Pacific Money

World’s Tallest Building: Capital Misallocation?

Historically, record-breaking structures have been associated with impending crisis. Will China’s be different?

It’s easy to be enthralled by tall buildings. They loom over the most modern cities on the planet, multiplying by many times the amount of usable floor space available from a certain area of land.  For many they stand as physical monuments to cultural economic and financial success, from the Pyramids of Ancient Egypt to their shiny modern equivalents in Dubai, Shanghai.  The competition for “the world’s tallest building” moniker has been contested internationally since the 19th century, when public attention focused during the debate over the Eiffel Tower’s construction in Paris.

This week The Diplomat’s Asia Life blog drew attention to the estimated completion date of the soon-to-be latest “world’s tallest building” in Changsha, China. It also noted that the “world’s largest building” was also recently completed in China’s Chengdu City.

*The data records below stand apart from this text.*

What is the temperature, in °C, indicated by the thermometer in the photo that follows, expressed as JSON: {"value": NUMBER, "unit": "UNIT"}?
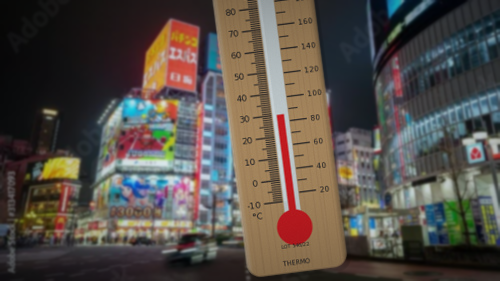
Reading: {"value": 30, "unit": "°C"}
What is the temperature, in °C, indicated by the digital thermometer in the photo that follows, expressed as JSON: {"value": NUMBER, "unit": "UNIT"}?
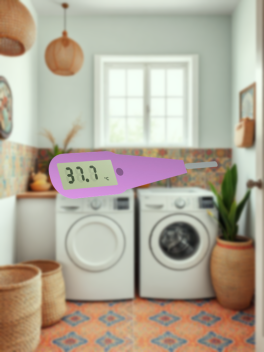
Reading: {"value": 37.7, "unit": "°C"}
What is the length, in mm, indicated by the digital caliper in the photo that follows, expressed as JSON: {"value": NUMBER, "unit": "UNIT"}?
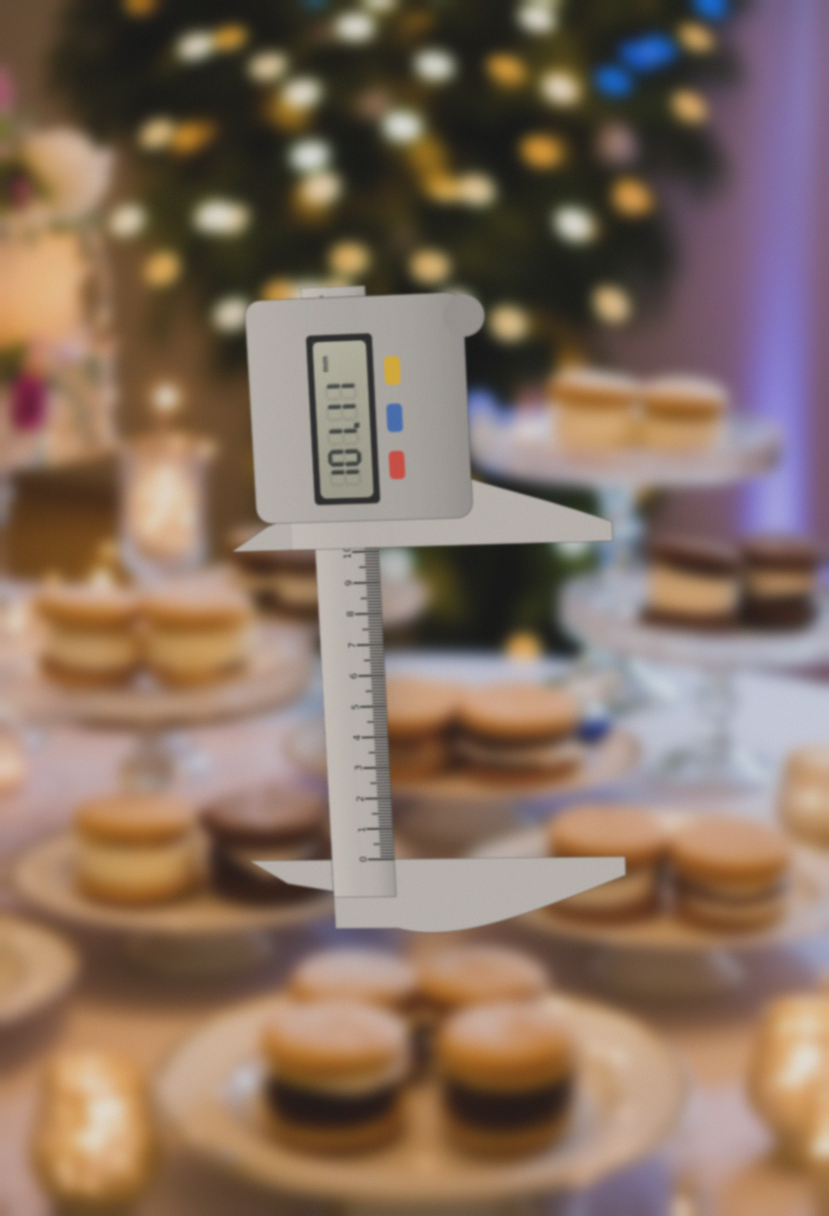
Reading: {"value": 101.11, "unit": "mm"}
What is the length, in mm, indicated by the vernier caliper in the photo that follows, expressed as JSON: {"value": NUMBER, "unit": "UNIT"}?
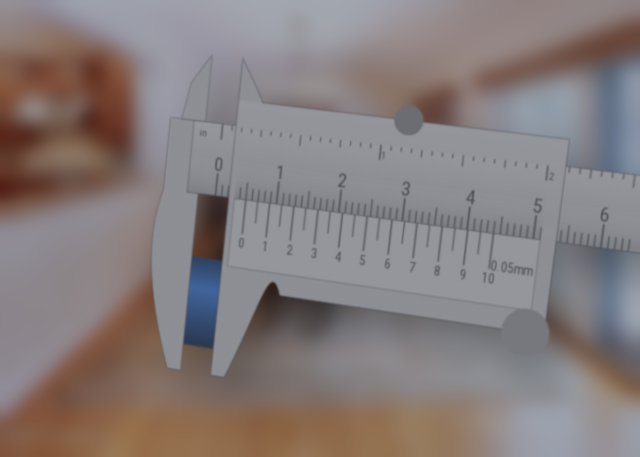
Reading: {"value": 5.0, "unit": "mm"}
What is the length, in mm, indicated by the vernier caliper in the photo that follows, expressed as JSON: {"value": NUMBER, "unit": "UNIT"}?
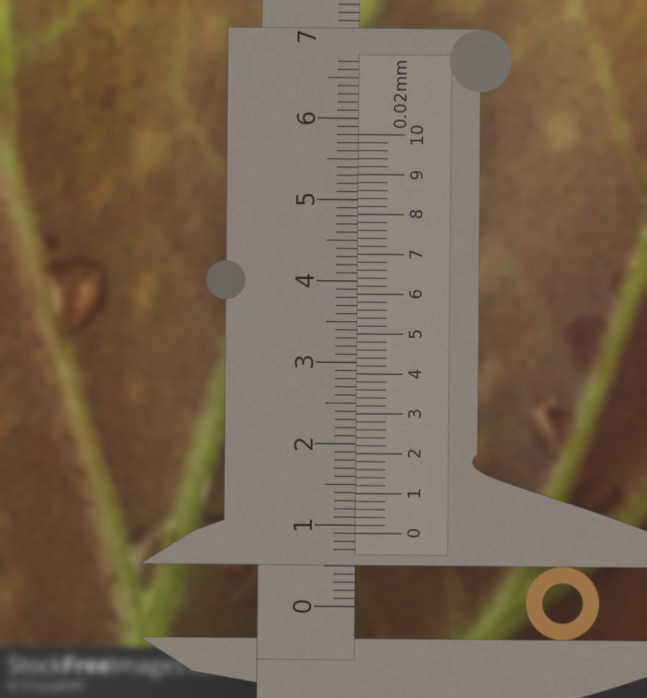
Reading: {"value": 9.0, "unit": "mm"}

As a final case in point, China announced a USD 42billion investment to revive the world’s longest undersea tunnel project – linking Shandong and Liaoning provinces under the Bohai Gulf.

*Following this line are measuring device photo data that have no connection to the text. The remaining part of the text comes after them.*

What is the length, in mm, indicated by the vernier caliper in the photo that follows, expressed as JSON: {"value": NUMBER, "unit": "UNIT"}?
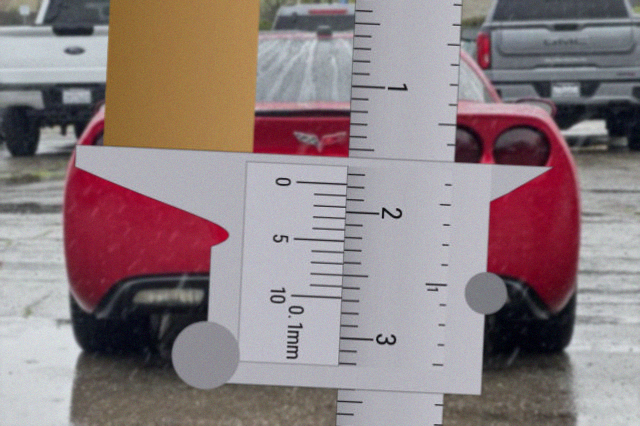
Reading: {"value": 17.8, "unit": "mm"}
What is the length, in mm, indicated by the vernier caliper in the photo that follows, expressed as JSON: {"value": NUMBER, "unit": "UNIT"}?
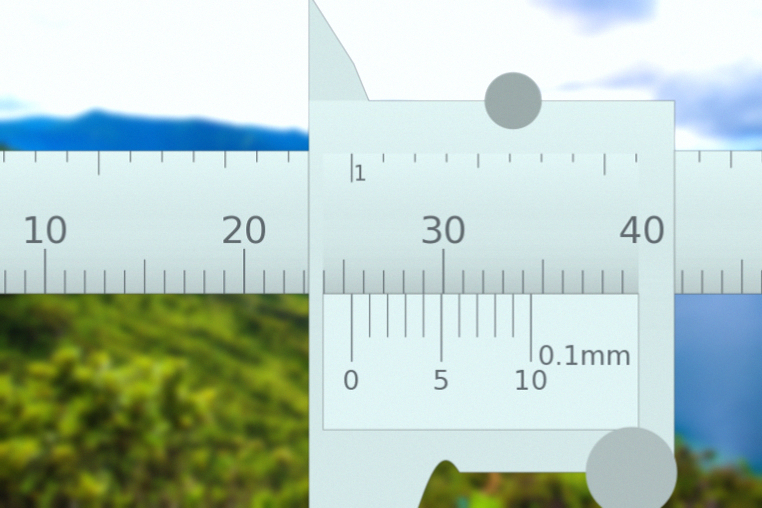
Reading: {"value": 25.4, "unit": "mm"}
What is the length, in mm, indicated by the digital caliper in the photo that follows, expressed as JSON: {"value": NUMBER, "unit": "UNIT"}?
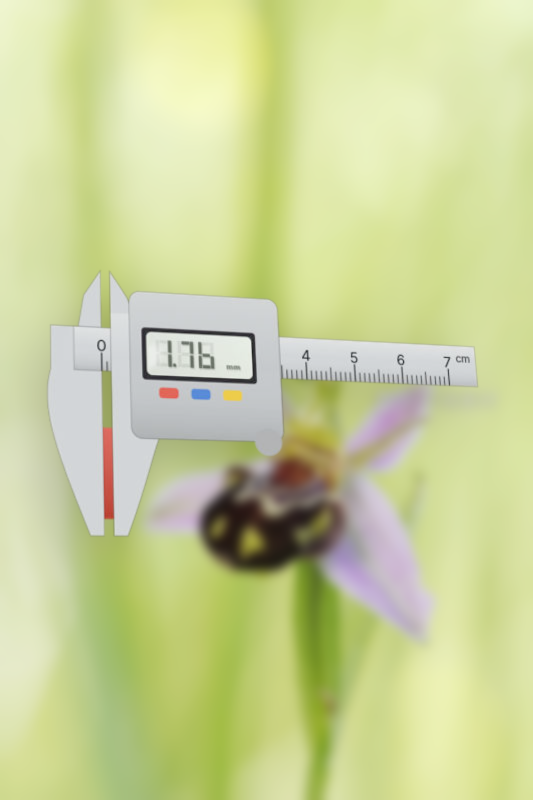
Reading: {"value": 1.76, "unit": "mm"}
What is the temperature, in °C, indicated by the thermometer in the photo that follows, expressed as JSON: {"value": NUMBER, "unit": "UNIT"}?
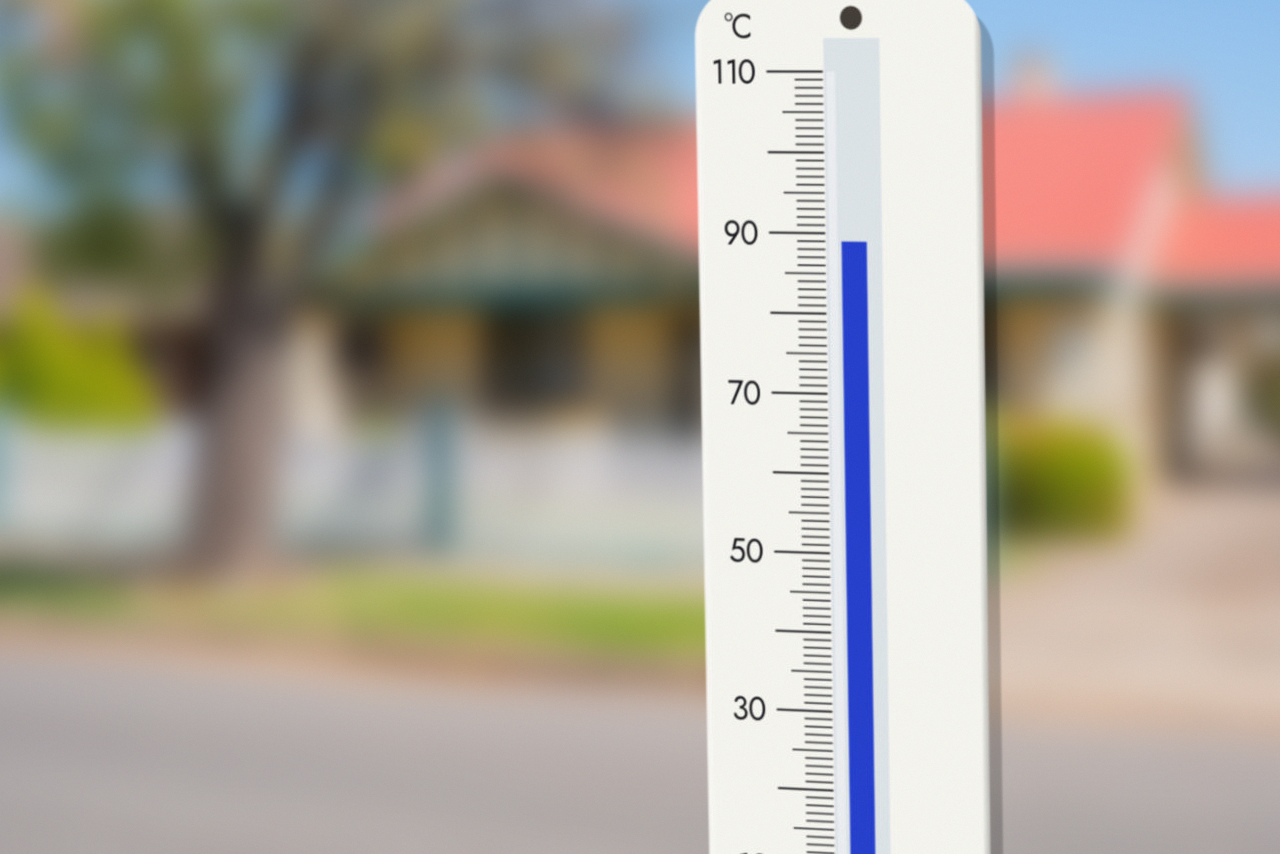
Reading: {"value": 89, "unit": "°C"}
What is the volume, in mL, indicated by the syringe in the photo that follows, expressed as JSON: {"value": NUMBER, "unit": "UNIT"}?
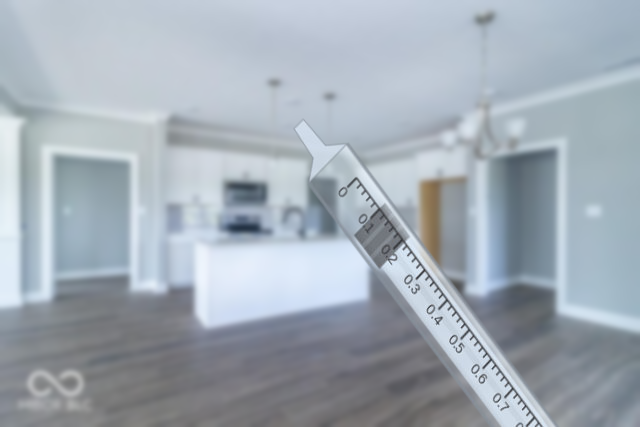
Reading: {"value": 0.1, "unit": "mL"}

It was more than fourteen years ago that Andrew Lawrence brought up the topic of the “Skyscraper Index”. The (admittedly disputed) index suggests that the very capital intensive process of designing and constructing world record-breaking (we could extrapolate to include “largest” and “longest” on top of Lawrence’s “tallest” category) buildings is a sign that funds are being malinvested, and that such vanity projects are thus a sign of impending financial or economic crisis.  The theory was considered further by Mark Thornton in 2005 (available here) and also highlighted in Vikram Mansharamani’s excellent book Boombustology.   

To give a few commonly cited tallest building record holder examples: New York’s Empire State Building was begun in the financial bubble that led to the Wall Street Crash of 1929; the Petronas Towers in Kuala Lumpa were completed in 1997, the year the Asian Financial Crisis struck; Taibei 101, Taiwan’s iconic building began construction as the world marched towards the Dotcom meltdown; and the Burj Khalifa in Dubai began construction during the Emirate’s real estate bubble, which finally burst dramatically during the Global Financial Crisis.

The misallocation of credit associated with record-breaking buildings is a hotly contested topic. As China sets to retake the tallest building crown after a near miss with the Shanghai World Financial Center, the over-investment issue will again spring to mind.  Whilst holding a world record can attract users to a building (and thus actually increase value), historically the commencement of many of the world’s most iconic tall buildings has aligned with serious local or global financial distortion.